# Self study 7

In this self study we start to investigate some community detection (graph clustering) techniques. As toy datasets we use the Lazega Law and the Zachary Karate club networks. Some of the following code was already used in self study 4.

In [None]:
import numpy as np
import networkx as nx
import scipy as sp
from networkx.algorithms.community import kernighan_lin_bisection
from networkx.algorithms.community.centrality import girvan_newman

In [None]:
def get_att_array(G,att_name):
    ret_array=np.zeros(nx.number_of_nodes(G))
    for i,n in enumerate(G.nodes()):
        ret_array[i]=G.nodes[n][att_name]
    return(ret_array)

Remember that the edges in the Lazega network represent a directed 'friendship' relation, and that nodes have attributes Practice, Age, Seniority, Office, Gender and Status. For the purpose of this self study we turn the directed graph into an undirected one.
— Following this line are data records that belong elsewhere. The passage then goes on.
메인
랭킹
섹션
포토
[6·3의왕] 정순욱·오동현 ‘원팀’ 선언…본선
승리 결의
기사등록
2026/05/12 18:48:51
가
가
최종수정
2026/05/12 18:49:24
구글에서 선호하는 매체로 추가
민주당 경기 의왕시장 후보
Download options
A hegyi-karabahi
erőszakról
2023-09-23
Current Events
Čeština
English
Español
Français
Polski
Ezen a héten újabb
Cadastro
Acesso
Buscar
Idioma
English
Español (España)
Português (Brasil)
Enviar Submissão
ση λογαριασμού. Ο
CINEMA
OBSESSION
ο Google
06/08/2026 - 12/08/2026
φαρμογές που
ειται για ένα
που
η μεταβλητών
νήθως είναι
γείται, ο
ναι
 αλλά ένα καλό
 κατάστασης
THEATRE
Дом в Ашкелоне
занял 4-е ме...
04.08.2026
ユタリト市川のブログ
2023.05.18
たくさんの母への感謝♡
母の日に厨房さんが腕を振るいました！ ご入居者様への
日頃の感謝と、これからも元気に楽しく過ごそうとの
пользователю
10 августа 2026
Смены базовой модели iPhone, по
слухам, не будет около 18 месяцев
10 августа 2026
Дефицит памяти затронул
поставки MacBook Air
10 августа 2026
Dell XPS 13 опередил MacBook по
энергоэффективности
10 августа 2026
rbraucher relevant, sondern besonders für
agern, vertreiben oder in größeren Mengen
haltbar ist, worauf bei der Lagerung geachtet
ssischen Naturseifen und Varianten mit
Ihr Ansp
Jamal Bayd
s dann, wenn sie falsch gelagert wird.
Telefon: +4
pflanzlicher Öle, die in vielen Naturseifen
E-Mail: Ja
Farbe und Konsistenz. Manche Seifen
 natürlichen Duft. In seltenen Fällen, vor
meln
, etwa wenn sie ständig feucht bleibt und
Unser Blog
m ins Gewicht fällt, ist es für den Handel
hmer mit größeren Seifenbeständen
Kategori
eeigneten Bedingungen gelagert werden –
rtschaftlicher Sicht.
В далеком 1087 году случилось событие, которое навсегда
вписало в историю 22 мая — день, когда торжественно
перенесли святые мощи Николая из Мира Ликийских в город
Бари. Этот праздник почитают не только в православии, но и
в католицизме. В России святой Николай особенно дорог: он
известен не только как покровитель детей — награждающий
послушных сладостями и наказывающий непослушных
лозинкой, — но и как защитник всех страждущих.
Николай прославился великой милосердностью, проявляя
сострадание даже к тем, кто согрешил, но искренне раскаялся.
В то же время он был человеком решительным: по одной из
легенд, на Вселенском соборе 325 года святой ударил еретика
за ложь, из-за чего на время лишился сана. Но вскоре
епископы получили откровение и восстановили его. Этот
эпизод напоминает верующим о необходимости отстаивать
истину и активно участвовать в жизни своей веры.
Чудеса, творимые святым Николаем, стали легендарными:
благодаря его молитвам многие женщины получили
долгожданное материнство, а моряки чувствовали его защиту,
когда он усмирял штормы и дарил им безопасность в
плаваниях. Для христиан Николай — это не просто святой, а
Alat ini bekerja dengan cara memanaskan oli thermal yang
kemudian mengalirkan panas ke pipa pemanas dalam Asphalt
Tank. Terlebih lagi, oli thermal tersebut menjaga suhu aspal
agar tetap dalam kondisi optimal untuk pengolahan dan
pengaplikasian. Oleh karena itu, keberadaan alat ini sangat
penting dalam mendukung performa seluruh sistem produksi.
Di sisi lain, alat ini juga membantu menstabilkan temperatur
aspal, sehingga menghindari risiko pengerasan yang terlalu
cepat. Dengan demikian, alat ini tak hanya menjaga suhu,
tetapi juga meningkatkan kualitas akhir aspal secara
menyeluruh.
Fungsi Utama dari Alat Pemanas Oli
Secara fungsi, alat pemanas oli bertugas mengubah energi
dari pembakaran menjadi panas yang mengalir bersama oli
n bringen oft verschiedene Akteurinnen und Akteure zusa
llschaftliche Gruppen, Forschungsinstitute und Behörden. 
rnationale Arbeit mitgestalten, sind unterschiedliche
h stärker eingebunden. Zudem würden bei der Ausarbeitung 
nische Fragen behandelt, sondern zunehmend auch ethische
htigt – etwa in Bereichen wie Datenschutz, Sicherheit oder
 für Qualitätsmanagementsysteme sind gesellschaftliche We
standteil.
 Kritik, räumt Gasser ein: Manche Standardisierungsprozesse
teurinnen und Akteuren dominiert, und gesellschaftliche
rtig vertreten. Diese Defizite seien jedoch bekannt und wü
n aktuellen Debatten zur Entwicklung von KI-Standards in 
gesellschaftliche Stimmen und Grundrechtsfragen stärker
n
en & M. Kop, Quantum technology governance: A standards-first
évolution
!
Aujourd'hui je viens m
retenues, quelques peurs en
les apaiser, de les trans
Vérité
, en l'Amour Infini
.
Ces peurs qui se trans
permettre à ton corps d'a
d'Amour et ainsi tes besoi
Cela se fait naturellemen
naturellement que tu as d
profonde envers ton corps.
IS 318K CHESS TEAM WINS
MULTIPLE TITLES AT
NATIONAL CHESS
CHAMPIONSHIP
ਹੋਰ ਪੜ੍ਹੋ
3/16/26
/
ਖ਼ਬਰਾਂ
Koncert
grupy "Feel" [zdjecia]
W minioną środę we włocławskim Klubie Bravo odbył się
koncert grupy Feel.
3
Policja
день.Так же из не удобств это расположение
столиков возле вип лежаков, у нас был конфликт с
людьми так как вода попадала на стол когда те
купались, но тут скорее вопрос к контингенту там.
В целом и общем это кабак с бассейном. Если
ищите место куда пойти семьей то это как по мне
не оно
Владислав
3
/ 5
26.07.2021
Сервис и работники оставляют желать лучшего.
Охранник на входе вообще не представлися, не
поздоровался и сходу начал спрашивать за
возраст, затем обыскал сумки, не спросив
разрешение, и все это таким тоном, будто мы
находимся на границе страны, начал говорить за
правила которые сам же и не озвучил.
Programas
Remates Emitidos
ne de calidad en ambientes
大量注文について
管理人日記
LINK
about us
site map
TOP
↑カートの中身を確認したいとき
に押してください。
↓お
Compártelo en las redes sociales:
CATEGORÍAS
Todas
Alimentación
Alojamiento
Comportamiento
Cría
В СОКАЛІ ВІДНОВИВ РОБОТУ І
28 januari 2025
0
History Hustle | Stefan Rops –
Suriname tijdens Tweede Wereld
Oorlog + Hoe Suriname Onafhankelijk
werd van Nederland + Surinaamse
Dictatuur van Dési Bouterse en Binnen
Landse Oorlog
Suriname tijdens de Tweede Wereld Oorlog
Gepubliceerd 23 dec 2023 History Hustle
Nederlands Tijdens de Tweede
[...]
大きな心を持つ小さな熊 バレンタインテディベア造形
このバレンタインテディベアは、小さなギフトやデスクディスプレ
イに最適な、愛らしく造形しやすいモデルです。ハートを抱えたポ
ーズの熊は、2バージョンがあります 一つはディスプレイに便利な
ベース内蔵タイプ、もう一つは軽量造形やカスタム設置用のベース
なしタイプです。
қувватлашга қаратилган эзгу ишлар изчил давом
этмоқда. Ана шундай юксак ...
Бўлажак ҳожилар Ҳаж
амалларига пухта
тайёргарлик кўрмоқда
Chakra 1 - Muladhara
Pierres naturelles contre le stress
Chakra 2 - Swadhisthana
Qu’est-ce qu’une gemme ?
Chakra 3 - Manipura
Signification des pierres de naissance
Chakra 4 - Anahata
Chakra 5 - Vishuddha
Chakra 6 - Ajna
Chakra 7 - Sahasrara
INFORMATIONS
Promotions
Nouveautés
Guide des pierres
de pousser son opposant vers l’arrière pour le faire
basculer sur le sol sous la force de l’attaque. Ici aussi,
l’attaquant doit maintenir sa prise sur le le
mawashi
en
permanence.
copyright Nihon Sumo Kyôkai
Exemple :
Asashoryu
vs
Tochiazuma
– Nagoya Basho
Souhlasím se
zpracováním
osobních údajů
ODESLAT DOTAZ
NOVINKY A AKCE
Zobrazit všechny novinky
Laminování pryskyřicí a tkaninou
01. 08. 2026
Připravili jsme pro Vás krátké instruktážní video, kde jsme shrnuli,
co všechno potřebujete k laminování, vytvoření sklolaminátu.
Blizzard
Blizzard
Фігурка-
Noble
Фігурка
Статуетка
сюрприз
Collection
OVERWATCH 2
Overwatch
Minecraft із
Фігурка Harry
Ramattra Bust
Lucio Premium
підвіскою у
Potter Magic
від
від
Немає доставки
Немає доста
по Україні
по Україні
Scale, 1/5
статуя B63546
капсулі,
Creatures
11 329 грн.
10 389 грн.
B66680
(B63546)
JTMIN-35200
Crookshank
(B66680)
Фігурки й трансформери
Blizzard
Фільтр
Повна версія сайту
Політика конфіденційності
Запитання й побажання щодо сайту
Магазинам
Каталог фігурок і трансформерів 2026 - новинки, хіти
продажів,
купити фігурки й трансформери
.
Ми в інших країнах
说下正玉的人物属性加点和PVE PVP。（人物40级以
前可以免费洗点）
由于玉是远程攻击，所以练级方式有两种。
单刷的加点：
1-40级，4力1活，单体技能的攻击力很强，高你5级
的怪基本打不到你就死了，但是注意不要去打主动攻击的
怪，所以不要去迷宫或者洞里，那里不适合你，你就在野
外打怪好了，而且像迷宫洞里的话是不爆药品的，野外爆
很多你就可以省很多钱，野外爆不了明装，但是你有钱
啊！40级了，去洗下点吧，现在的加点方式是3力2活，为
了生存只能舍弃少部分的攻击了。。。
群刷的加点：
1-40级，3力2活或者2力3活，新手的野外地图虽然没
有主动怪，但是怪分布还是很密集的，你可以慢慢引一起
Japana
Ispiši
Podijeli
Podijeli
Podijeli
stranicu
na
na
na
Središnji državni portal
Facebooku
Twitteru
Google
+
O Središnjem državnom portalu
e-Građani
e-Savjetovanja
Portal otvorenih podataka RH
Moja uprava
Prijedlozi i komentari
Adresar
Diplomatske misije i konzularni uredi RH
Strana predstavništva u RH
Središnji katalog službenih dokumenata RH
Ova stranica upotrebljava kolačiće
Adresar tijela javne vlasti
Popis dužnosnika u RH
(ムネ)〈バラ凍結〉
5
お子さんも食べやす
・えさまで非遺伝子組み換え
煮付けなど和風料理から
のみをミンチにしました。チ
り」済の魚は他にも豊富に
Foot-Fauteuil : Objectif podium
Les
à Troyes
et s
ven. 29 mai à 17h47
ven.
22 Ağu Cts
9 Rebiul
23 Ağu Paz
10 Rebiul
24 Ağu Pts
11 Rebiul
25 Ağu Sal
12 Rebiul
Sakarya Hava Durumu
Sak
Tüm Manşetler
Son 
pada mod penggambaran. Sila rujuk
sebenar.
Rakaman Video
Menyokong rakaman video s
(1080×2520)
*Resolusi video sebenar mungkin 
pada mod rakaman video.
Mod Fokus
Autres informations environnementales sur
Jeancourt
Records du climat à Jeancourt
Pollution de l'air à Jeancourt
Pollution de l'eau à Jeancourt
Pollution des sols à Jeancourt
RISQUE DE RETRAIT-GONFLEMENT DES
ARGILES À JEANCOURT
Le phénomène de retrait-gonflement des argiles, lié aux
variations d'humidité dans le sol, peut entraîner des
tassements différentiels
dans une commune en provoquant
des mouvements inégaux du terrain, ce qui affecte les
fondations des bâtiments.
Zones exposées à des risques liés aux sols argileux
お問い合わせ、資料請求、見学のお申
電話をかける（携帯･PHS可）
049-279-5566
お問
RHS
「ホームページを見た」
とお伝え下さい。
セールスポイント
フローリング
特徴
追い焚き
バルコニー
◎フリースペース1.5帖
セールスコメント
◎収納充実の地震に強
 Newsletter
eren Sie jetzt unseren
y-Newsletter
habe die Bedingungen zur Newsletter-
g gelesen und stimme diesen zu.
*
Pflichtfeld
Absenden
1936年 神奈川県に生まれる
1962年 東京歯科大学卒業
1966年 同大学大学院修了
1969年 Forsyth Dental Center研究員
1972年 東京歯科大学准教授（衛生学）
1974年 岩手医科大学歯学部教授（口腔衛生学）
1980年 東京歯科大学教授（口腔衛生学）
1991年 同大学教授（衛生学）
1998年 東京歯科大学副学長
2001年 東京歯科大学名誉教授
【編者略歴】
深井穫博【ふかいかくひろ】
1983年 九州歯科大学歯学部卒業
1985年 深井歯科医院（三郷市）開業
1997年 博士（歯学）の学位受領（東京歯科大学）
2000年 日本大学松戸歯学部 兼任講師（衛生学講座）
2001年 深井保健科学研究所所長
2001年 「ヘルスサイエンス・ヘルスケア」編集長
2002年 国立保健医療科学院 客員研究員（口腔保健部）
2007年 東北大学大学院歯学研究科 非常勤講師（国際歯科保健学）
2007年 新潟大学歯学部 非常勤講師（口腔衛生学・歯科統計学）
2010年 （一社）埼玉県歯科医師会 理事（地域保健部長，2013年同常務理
In the following you can see that already the 'Kamada Kawai' layout algorithm separates the nodes somewhat according tho the office location:

In [None]:
lazega=nx.readwrite.graphml.read_graphml('lazega.gml')
lazega=lazega.to_undirected()
nx.draw_kamada_kawai(lazega,with_labels=True,node_color=get_att_array(lazega,'Office'))

We next load the Zachary network. This is a built-in of networkx:

In [None]:
zachary = nx.karate_club_graph()

This does not contain the information on the two "ground truth" communities. This is here manually constructed:

In [None]:
zachary_gt=np.array([0,0,0,0,0,0,0,0,1,1,0,0,0,0,1,1,0,0,1,0,1,0,1,1,1,1,1,1,1,1,1,1,1,1])

Using a generic drawing method, we obtain a layout that separates the two ground truth communities quite well:

In [None]:
nx.draw(zachary,with_labels=True,node_color=zachary_gt)

**Task 1:** Use the networkx implementations of the Kernighan-Lin and Newman-Girvan algorithms to divide the Lazega and Zachary networks into 2,3,4 communities. Compare the communities returned by the algorithms with ground truth clusters in the network: the ground truth communities in Zachary, and the clusters defined by node attributes Office, Gender, Practice, Status in Lazega.

**Task 2:** (a bit more involved; consider this as optional): construct a networkx graph out of the web-pages you have crawled in self study 1: each crawled page is a node, and edges are defined by hyperlinks. These are directed edges, but we can also make them undirected for community detection. Apply the Kernighan-Lin and Newman-Girvan algorithms to your crawled web data. Do you see a correspondence between the communities that are returned, and what you know about the pages (urls, content, ...)?